How to Protect Your Company Brand if a Breach Occurs

Associate Professor, Cyber, University of Kent, Jason Nurse has disclosed that companies must display empathy to protect their brands whenever a breach occurs.


Nurse disclosed this on Tuesday, November 17, while speaking on ‘’ How to Protect Your Company Brand if a Breach Occurs’’ at Sophos Evolve 2020 Cybersecurity Summit.

He said the reality is that businesses need to be prepared should the worst happen, both technically and in how to manage the fallout.

Jason, in his extensive research, suggests that companies still don’t know how to respond effectively to the public and media as regards the unforeseen occurrence.

Talking about when to address cybersecurity incident or data breach by a company, the associate professor said it should be discussed as fast as possible.

In his keynote, he shared a practical playbook for effective communication after cybersecurity incidents.

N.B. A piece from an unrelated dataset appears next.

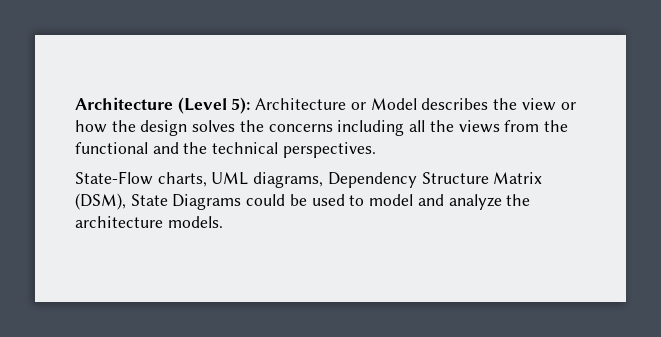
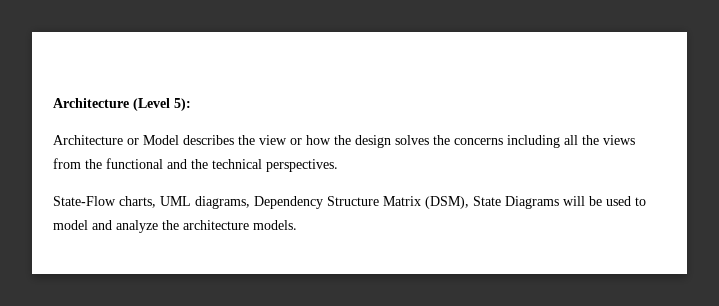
(251, 105) none -> (191, 104) //
[246,194,286,206] could -> [563,196,585,206] will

The playbook read in part: “A major cybersecurity incident can represent a cyber crisis for an organisation, in particular because of the associated risk of substantial reputational damage.

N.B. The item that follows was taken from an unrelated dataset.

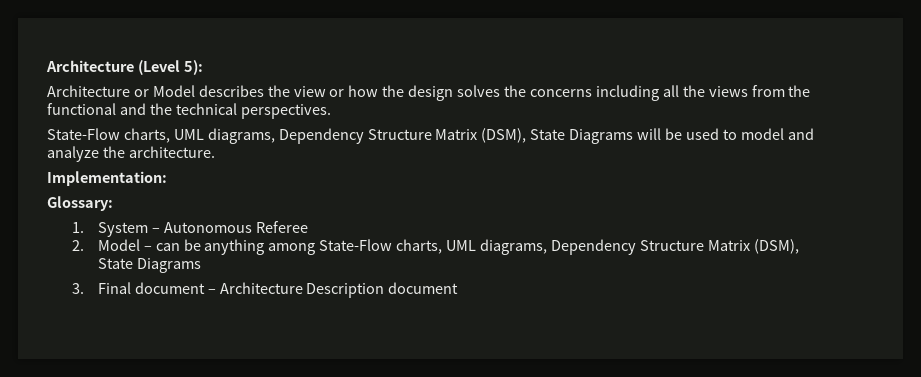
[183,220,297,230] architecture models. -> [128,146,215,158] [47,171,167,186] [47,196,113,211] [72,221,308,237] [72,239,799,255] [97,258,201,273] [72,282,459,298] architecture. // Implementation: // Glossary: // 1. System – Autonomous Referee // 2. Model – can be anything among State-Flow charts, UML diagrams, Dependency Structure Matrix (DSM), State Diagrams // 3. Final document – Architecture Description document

 As the likelihood of falling victim to a cyberattack has increased over time, so too has the need to understand exactly what is effective corporate communication after an attack, and how best to engage the concerns of customers, partners and other stakeholders.

On the morning of 23rd October 2015, the Chief Executive of TalkTalk, a major UK telecommunications provider, featured on BBC Radio Four’s Today Programme.

The organisation had just discovered a data breach and subsequently wanted to inform its customers. During the radio interview, however, she had to admit to not knowing whether the data lost was encrypted (Khomami, 2015a).

 This apparent lack of knowledge resulted in criticism both in social (BBC Radio 4, 2015) and traditional media (Khomami, 2015b).

Other public statements trying to compare the organisation’s cybersecurity capability favourably against competitors and the application of early termination fees to those customers wishing to leave were similarly admonished (Cluley, 2015).

 Days later, a UK House of Commons enquiry had been convened (BBC, 2015b) and the firm was subsequently fined £400,000 by the UK Information Commissioners Office (ICO) (ICO, 2016).

Although the enquiry and ICO investigation found significant deficiencies in TalkTalk’s cybersecurity, the organisation’s approach to public communications has also drawn criticism (Maddocks, 2015) and is likely to have made the situation worse.

Similar deficiencies in communication can also be witnessed more recently in other high-profile cases such as the Equifax breach in 2017, and the Travelex cyberattack in 2020.

 Whilst it is a key task of cyber security professionals to prevent such attacks, no system is totally secure, so it is important that if a breach occurs organisations respond appropriately.

 The way that businesses communicate to their customers and external stakeholders following a data breach can impact their share price and reputation to such an extent that they can be considered cyber crises (Wang and Park, 2017); these also have further implications for the business’ continuity and resilience.